ICMS cresce 11,33% na região no 1º trimestre de 2026
Cidades receberam R$ 327,7 milhões entre janeiro e março deste ano
O Imposto sobre Circulação de Mercadorias e Serviços (ICMS) às cidades do Alto Tietê cresceu 11,33% no 1º trimestre de 2026 em relação ao mesmo período do ano passado.

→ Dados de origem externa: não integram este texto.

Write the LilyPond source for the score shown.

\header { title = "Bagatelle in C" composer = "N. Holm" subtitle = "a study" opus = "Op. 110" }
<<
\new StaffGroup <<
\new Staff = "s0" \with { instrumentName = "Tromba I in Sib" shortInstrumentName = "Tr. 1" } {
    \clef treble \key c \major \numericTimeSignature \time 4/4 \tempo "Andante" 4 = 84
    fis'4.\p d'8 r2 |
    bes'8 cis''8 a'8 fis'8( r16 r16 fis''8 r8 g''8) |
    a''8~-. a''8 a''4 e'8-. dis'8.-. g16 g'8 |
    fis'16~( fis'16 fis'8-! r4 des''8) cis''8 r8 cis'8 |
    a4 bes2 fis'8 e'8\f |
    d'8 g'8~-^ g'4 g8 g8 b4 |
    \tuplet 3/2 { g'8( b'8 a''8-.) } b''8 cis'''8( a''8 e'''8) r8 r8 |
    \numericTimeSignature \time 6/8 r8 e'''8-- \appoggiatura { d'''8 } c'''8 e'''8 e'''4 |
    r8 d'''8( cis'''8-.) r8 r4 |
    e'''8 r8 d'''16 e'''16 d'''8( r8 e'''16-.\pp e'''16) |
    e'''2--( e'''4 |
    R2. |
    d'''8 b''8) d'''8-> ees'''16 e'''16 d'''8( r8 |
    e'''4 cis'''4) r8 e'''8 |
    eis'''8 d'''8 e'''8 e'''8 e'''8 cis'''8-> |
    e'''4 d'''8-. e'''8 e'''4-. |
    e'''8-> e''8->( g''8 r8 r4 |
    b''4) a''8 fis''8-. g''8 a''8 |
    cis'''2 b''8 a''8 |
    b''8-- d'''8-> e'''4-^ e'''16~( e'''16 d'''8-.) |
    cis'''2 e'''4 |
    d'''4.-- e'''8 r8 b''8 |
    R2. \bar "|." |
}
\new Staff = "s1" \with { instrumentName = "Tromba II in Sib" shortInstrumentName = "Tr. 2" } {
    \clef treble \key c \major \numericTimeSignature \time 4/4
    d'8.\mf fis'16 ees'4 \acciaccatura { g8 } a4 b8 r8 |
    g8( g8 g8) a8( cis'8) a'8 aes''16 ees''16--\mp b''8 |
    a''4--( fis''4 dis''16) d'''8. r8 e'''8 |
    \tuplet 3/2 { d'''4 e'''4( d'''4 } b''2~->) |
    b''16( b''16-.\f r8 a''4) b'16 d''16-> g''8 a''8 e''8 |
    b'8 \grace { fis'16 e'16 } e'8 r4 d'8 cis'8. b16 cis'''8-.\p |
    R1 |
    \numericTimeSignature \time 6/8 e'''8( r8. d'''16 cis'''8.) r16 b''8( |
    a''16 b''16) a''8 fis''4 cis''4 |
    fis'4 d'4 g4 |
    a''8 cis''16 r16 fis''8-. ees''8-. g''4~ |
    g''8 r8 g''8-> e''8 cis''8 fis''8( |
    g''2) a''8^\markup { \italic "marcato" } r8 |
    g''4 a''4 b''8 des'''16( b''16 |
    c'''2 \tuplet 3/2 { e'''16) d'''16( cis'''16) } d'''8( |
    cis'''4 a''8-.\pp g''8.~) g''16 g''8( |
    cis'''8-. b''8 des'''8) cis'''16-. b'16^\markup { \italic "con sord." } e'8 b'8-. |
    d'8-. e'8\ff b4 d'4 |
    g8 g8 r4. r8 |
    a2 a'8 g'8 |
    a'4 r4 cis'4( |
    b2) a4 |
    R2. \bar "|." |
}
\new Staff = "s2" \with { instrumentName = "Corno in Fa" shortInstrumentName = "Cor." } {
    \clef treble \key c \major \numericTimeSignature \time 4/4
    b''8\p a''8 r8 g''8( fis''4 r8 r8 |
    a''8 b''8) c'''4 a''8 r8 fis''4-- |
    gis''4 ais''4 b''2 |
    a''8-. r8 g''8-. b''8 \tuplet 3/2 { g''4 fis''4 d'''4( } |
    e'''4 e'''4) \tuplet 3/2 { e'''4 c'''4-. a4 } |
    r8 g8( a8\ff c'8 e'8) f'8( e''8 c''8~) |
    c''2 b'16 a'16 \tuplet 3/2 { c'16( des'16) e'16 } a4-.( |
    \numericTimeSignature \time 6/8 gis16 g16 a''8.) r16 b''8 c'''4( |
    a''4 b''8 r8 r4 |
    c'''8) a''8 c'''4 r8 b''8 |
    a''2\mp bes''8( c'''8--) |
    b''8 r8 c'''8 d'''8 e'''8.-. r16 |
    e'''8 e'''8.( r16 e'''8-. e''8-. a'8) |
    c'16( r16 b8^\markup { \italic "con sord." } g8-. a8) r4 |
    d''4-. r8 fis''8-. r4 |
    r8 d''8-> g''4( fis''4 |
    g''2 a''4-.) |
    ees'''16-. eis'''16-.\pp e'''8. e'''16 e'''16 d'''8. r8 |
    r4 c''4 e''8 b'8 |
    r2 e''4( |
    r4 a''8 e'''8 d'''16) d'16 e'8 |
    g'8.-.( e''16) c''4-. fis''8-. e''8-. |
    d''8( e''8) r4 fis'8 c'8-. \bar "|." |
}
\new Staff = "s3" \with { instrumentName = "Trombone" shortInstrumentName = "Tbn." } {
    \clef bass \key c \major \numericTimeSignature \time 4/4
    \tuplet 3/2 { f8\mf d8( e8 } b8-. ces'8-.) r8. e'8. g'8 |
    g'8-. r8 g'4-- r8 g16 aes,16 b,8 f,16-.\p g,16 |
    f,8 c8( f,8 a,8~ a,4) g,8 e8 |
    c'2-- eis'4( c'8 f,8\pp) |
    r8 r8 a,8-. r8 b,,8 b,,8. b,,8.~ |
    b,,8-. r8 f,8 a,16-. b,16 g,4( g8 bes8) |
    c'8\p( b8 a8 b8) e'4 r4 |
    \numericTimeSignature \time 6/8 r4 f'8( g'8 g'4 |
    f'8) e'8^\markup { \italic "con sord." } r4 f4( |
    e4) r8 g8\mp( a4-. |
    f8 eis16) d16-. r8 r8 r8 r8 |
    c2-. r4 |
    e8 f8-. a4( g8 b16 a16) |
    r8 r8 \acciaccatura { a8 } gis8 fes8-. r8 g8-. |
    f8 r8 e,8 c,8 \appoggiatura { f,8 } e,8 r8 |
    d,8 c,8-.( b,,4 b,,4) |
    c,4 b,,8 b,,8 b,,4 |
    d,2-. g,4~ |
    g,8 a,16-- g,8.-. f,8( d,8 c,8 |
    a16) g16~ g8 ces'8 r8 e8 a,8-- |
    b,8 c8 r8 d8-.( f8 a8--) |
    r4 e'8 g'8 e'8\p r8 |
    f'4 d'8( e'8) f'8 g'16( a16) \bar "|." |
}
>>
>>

Segundo dados da Secretaria da Fazenda e Planejamento do Estado de São Paulo, os municípios receberam R$ 327,7 milhões neste ano, contra R$ 294,3 milhões de 2025.
Os repasses, referente aos meses de janeiro, fevereiro e março de 2026, já contam com o desconto do Fundo de Manutenção e Desenvolvimento da Educação Básica e de Valorização dos Profissionais da Educação (Fundeb).
Mogi das Cruzes liderou os repasses no trimestre, com R$ 90,4 milhões e crescimento de 8,44%. Na sequência aparece Suzano, com R$ 85,3 milhões recebidos e alta de 11,93%. Itaquaquecetuba somou R$ 49 milhões, registrando aumento de 14,23%, enquanto Arujá alcançou R$ 36,9 milhões nos três primeiros meses do ano, com crescimento de 14,67% em relação ao mesmo período do ano anterior.
Ferraz de Vasconcelos recebeu R$ 19,6 milhões, com avanço de 9,13%, seguido por Poá, que teve repasse de R$ 14,8 milhões e crescimento de 5,79%. Guararema registrou R$ 11,6 milhões, com alta de 14,15%, e Santa Isabel somou R$ 10,6 milhões, crescendo 12,67%. Biritiba Mirim recebeu R$ 5 milhões e teve aumento de 11,84%.
Apesar de ter o menor repasse da região, Salesópolis, com R$ 4,2 milhões, se destacou com o maior crescimento percentual de 22,21%.
Índice de Participação dos Municípios
Os repasses aos municípios são liberados de acordo com os respectivos Índices de Participação dos Municípios, conforme determina a Constituição Federal, de 5 de outubro de 1988. Em seu artigo 158, inciso IV está estabelecido que 25% do produto da arrecadação de ICMS pertence aos municípios, e 25% do montante transferido pela União ao Estado, referente ao Fundo de Exportação (artigo 159, inciso II e § 3º).
Os índices de participação dos municípios são apurados anualmente (artigo 3°, da LC 63/1990), para aplicação no exercício seguinte, observando os critérios estabelecidos pela Lei Estadual nº 3.201, de 23/12/81, com alterações introduzidas pela Lei Estadual nº 8.510, de 29/12/93.